Lines from the one containing "OTA YHTEYTTÄ" through the end of the entries below: set them down exactly, both ends included, with nothing added.

The data Block Start

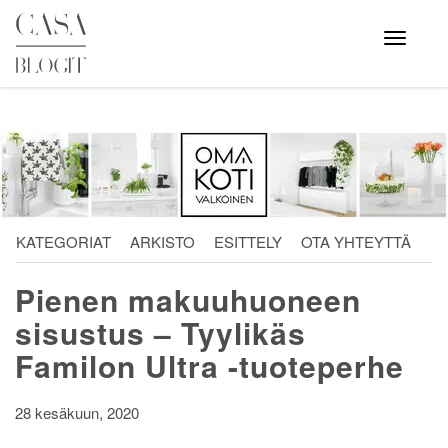
Skip
to
Avaa
valikko
content
KATEGORIAT
ARKISTO
ESITTELY
OTA YHTEYTTÄ
Pienen makuuhuoneen
sisustus – Tyylikäs
Familon Ultra -tuoteperhe
28 kesäkuun, 2020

The data Block End

● Solution:
OTA YHTEYTTÄ
Pienen makuuhuoneen
sisustus – Tyylikäs
Familon Ultra -tuoteperhe
28 kesäkuun, 2020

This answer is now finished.